--- Start Excerpt provided ---

Introduction To Stardates

What Do We Know About Stardates?

The “Writer/Director’s Guide” for “Star Trek II”, said this about stardates:

“We invented ‘Stardate’ to avoid continually mentioning Star Trek’s century (actually, two or three hundred years from now), and getting into arguments about whether this or that would have developed by then. Pick any combination of four numbers plus a percentage point, use it as your story’s stardate. For example, 1313.5 is twelve o’clock noon of one day and 1314.5 would be noon of the next day. Each percentage point is roughly equivalent to one-tenth of one day. The progression of stardates in your script should remain constant but don’t worry about whether or not there is a progression from other scripts. Stardates are a mathematical formula which varies depending on location in the galaxy, velocity of travel, and other factors, can vary widely from episode to episode.” (Transcribed from page 99 of “Star Trek Phase II” by Judith and Garfield Reeves-Stevens. Published by Pocket Books in 1997.)

--- End Excerpt provided ---
--- Start Given records ---

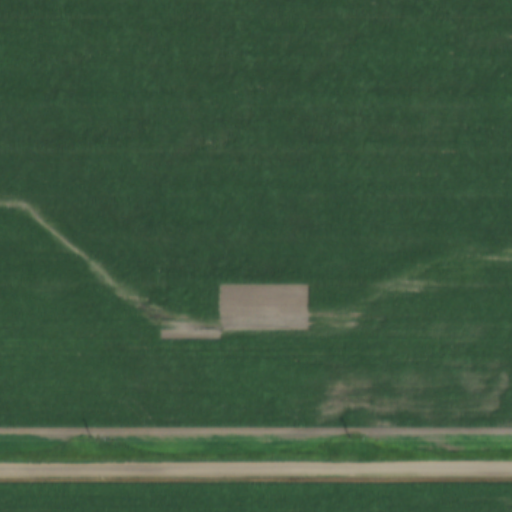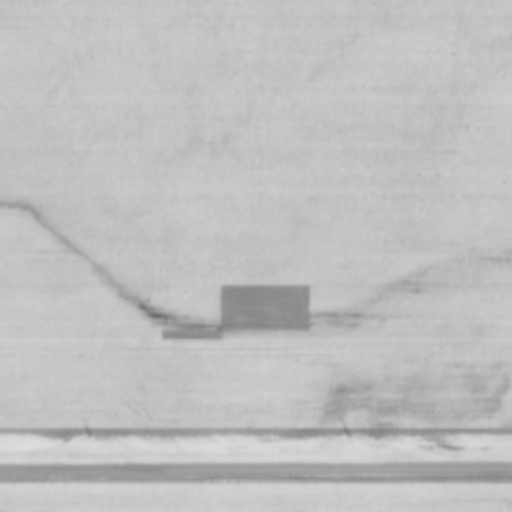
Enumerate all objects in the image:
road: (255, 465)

--- End Given records ---
--- Start Given records ---

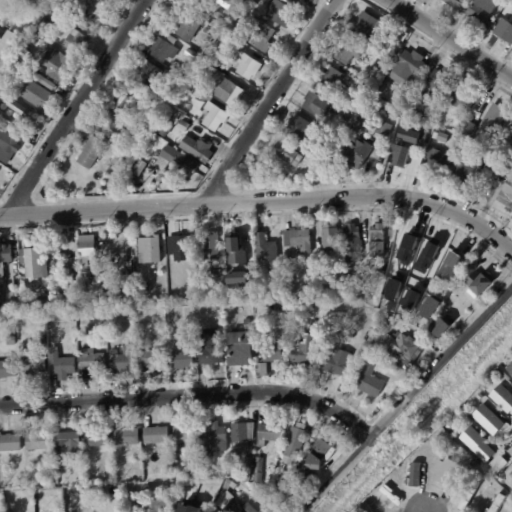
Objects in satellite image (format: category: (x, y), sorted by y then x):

--- End Given records ---

Please decide whether each statement below agrees with the stardates text, answering yes or no and quoting the deciding words from the text. 1. Each percentage point of a stardate is roughly one-tenth of a day. 2. Writers must keep stardates progressing from one script to the next. 3. The guide's passage was transcribed from page 99 of a book published in 1997.

Solved exercise.
1. Yes: "Each percentage point is roughly equivalent to one-tenth of one day."
2. No: "don’t worry about whether or not there is a progression from other scripts."
3. Yes: "Transcribed from page 99 of “Star Trek Phase II” by Judith and Garfield Reeves-Stevens. Published by Pocket Books in 1997."